Minor stabs of modest reforms are not enough to revamp the UN Security Council (UNSC) to meet the challenges posed by the "creaking and crumbling" world, India's Permanent Representative Syed Akbaruddin has said.
Underlining that the world is in a state of "flux", Akbaruddin said anxiety has been generated by large movements of people fleeing extreme levels of armed conflict and brutality across continents.
He said the demand for much closer and more effective multilateralism has increased with a rise in threats of nuclear escalation, armed conflict and massive refugee flow.
"Yet, the spirit of global partnership appears muted at best. While we have created a community of mutual dependence, we are yet to create one of mutual trust and respect. Multilateralism itself would seem to be in retreat," he said at the debate on the annual report on the work of the UN yesterday.
He said that collective action "to proactively strive for peace, justice and order" was needed and India was ready to work with Secretary-General Antonio Guterres and UN members in "finding a pathway to a more lasting peace and prosperity for all".
"The ageing pillars of a creaking and crumbling post World War II order are not amenable to improvement by minor stabs of modest reform at the margins," he said in a statement.
He warned that if the UN waited for "dramatic crises" to force it to confront the challenges, "we do so at the cost of deepening the crisis of relevance and performance of the UN in particular, as well as the legitimacy and effectiveness of multilateralism in general".
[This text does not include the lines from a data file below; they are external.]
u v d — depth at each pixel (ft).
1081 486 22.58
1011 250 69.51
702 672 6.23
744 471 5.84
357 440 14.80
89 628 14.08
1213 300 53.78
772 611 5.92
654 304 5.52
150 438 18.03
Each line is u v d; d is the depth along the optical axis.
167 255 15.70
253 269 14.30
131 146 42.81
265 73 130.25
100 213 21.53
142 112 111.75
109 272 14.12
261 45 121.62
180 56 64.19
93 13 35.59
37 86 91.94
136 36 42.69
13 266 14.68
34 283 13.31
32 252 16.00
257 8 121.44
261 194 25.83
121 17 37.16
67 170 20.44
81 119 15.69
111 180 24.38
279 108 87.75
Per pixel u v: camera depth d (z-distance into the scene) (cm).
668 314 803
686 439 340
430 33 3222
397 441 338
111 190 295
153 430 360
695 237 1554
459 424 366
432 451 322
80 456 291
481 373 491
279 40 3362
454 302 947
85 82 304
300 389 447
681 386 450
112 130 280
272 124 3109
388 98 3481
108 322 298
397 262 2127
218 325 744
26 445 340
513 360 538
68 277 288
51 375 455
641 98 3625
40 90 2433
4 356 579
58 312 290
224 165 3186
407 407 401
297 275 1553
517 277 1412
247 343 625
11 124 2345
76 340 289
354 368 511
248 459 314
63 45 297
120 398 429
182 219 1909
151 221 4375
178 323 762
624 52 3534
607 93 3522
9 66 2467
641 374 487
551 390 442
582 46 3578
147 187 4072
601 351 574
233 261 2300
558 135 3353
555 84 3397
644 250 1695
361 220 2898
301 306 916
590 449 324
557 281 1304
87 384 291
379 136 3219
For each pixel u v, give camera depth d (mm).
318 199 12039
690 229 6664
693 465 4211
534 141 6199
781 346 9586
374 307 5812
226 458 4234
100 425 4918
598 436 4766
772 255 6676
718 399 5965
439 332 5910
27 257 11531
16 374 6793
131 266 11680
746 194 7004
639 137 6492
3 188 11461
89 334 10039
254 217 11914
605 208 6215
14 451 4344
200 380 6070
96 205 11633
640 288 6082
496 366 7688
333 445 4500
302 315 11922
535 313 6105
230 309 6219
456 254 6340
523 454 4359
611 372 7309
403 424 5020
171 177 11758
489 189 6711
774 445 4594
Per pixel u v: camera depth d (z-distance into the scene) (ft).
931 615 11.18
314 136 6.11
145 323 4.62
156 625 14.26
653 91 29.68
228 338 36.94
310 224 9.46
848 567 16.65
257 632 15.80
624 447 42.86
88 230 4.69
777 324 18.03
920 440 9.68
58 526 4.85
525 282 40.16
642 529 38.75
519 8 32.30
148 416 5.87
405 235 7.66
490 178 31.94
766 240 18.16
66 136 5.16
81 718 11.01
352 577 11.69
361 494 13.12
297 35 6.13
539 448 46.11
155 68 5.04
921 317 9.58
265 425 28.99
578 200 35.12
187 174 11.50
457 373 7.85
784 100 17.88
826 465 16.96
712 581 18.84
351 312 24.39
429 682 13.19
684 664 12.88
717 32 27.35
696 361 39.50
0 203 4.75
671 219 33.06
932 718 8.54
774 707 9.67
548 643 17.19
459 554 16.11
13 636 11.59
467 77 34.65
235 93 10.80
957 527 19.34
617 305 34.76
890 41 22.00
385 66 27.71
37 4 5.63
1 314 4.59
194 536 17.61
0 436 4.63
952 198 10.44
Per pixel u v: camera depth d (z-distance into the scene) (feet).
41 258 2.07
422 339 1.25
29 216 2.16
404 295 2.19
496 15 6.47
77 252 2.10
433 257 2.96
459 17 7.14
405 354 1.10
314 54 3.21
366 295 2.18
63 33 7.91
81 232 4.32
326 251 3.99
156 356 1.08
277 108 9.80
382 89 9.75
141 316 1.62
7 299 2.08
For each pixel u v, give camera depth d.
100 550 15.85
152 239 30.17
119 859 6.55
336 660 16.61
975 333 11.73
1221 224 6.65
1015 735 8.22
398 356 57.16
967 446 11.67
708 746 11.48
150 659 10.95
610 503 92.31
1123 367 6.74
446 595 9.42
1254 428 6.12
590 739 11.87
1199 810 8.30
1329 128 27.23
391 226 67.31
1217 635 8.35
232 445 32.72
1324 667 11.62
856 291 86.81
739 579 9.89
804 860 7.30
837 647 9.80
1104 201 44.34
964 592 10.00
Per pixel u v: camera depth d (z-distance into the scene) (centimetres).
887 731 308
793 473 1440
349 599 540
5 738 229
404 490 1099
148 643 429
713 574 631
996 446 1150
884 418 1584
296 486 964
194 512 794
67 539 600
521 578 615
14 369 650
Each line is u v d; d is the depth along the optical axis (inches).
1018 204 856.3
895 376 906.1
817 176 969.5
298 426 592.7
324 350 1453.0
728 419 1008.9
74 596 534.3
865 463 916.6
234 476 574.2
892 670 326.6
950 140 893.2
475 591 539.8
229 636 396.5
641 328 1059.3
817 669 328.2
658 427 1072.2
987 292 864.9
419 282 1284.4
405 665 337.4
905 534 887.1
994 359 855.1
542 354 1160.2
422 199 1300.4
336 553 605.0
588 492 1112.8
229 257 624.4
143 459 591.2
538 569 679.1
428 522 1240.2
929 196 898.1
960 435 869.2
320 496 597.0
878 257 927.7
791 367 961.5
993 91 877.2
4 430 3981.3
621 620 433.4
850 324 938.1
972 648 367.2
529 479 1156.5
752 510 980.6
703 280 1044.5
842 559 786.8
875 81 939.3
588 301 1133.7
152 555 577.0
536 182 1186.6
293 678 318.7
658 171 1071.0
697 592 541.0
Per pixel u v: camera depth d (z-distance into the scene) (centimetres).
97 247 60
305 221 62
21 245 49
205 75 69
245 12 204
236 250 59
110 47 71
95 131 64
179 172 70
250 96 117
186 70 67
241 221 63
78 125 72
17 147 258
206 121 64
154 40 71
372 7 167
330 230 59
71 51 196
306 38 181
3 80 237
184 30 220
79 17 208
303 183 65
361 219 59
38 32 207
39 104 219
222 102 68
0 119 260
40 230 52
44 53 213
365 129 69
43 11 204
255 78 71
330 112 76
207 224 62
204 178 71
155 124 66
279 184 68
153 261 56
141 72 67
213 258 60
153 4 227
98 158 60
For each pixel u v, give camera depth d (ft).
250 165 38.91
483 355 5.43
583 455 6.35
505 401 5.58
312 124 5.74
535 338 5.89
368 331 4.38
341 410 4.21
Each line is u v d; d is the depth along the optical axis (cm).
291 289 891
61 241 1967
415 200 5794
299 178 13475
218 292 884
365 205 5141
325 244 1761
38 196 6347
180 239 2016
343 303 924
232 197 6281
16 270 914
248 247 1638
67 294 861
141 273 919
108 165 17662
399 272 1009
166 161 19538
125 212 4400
"India, for its part, stands ready to work with the Secretary-General and the membership in finding a pathway to a more lasting peace and prosperity for all," he said.
"If we are to not remain prisoners of historical destiny for all times to come; if we are to keep pace with fast-moving threats we face, we need to go beyond piecemeal changes. If not, we will be condemned to global governance in pieces too," he added.